### TEXT EXCERPT:
- - - -
We enjoy comfort. Comfort is comfortable; complacency is comfortable; the poison we know is better than the poison we don’t, it’s comfortable, there is less fear, and far less uncertainty. 

It’s this sense of comfort that drives us to a paradoxical destination; unhappiness and discomfort. When we are so comfortable within our space, any semblance of interruption of our perceived comfort can make us stumble.

The certainties within our lives are not real, they are a façade. There is no such thing as certainty. I was sitting in my AP chemistry class almost ten years ago when I was frustrated to learn about Heisenberg’s uncertainty principle. If we have entire branches of science — chemistry and physics — dedicated to describing the laws of the physical world and we can’t even be certain about the dimensions of foundational particles, then how can those branches of science describe anything at all? I was driven from radical religion and into science due to its explanatory and logical elements. I felt betrayed as I realized there are limits even to science.

Science doesn’t intend to explain anything beyond a shadow of a doubt. It is intended to describe physical laws to the best of our ability with the condition that these descriptions will be updated as more empirical evidence flows in. Those are very different concepts. The ultimate goal of the scientific process is to understand everything, but the self-defeating beauty of realizing that there will likely always be more discoveries to be made is what makes it all worth it.

This very literal physical understanding of uncertainty teaches us to release ourselves from the constraints of certainty. If science is not bound by absolute certainty, then surely we don’t have to be too. The human impulse towards certainty is one that cannot be separated from the success of our species. We have succeeded not by our physical strength or size, but our brains. We are able to perceive risk and understand the repercussions of our actions, both in the short and long term. And yet perception of risk and understanding of probability are not the same.

We crave certainty in our lives because humans are obsessed with control. We strive to control everything we can and with this obsession for control, we inadvertently prevent ourselves from growing through the unknown. Our thirst for control is less about us wanting to be prepared and more our insecurities personified.
- - - -
### DATASET:
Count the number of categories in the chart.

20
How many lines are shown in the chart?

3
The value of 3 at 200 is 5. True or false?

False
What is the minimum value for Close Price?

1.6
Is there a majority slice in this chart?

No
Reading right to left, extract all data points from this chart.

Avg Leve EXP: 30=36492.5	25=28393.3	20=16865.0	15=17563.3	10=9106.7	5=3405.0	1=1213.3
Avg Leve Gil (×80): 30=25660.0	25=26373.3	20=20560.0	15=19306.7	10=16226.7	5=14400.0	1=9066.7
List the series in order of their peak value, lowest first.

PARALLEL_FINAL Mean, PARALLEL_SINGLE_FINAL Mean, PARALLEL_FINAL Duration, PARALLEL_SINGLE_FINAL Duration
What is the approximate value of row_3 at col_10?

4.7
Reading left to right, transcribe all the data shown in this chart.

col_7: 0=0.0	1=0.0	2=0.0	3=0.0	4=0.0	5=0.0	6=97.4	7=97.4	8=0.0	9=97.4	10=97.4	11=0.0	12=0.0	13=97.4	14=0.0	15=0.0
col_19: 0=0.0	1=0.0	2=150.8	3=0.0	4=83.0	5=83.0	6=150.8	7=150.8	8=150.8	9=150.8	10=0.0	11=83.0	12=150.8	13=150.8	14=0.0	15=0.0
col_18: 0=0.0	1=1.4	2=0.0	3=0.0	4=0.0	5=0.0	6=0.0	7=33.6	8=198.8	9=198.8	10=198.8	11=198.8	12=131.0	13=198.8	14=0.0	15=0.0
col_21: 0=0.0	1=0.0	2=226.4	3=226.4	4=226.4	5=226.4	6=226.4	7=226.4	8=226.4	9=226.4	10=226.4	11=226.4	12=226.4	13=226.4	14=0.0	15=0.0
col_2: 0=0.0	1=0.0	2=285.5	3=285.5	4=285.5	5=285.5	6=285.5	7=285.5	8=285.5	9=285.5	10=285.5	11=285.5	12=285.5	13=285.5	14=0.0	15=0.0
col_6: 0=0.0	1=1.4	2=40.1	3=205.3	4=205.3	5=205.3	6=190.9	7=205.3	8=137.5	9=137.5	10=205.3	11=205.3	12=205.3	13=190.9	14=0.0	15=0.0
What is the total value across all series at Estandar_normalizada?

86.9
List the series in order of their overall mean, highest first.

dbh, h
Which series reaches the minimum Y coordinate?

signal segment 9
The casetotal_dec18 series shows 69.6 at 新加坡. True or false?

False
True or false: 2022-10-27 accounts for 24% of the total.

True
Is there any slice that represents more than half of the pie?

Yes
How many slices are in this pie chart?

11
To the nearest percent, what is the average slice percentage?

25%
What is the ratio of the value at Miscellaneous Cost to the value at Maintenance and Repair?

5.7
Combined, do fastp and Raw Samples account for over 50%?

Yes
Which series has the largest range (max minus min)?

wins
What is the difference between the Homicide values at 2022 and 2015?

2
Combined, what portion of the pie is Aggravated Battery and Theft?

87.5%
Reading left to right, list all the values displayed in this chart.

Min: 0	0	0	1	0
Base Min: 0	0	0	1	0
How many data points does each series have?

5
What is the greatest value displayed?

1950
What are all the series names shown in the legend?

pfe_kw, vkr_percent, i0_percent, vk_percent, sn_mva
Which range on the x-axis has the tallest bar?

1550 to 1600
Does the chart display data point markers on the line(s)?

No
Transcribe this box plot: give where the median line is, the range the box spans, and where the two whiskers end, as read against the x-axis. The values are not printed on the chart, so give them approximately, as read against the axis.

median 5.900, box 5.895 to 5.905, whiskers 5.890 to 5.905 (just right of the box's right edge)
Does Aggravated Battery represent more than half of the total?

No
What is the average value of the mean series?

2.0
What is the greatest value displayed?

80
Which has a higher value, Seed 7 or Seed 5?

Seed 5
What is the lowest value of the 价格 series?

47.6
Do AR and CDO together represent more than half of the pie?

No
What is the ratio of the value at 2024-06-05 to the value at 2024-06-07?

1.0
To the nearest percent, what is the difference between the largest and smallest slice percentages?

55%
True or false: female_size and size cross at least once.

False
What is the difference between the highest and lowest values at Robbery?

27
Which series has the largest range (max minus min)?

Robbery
- - - -
### WORK REQUEST:
Pick up the piece on comfort and certainty after its final sentence and carry it forward. The entries have nothing to do with what comes next.

### EXERCISE ANSWER:
When we think about the future, we tend — either methodically or through overthinking — to evaluate the possibilities. We’re doing this all the time. There’s a reason that the expected next step in the evolution of both computers and humans is creating an interface between the two; human brains are remarkably skilled at processing loads of information quickly. We make decisions before we know it. You know those moments where we react and then afterward have no idea how we caught that ball or avoided that car? Our brains, to put it lightly, are incredible. This evaluating of the future is happening all the time; when we’re thinking about our work commute, we can predict if there will be more traffic on one route depending on the weather or an event. This process isn’t unlike the uncertainty of the future. There is just some comfort in knowing that the short-term unknown will become a known in the short-term.

Not only are humans control freaks in this way, but we’re also pessimistic and narcissistic. Our brains, and its complicated processing and rationalizing capabilities, also keep us alive by ensuring we’re aware of death and harm. Our brains are naturally pessimistic when it comes to evaluating odds. If the odds are 51% that you’ll win the lottery, you’ll likely assume you won’t win; if the odds are 51% that your team won’t win, you’ll likely assume your team has a far worse chance of winning. We tend to overestimate the risk in life. But this is more complicated than that. We need not simply learn how to recalibrate our understanding of risk, but also recalibrate our assessment of risk. As we expand on our assessment of risk, we also become stronger at taking the risks that make us better in life, and possibly, more importantly, accepting the consequences of taking risks.

A 50% chance of something happen means that if that event was run 100 times, the expected breakdown is it happening 50 times and it not happening the other 50. But each subsequent event is not affected by the previous outcome, so if you flip a coin 100 times, the coin does not know the outcomes of each individual flip. This concept, while elementary, is not as intuitive as it sounds. There’s a reason so many people go bankrupt individually. You know why the house always wins? Because these events — and the rare time someone hits big — average out over time, eventually favoring the party with far higher odds.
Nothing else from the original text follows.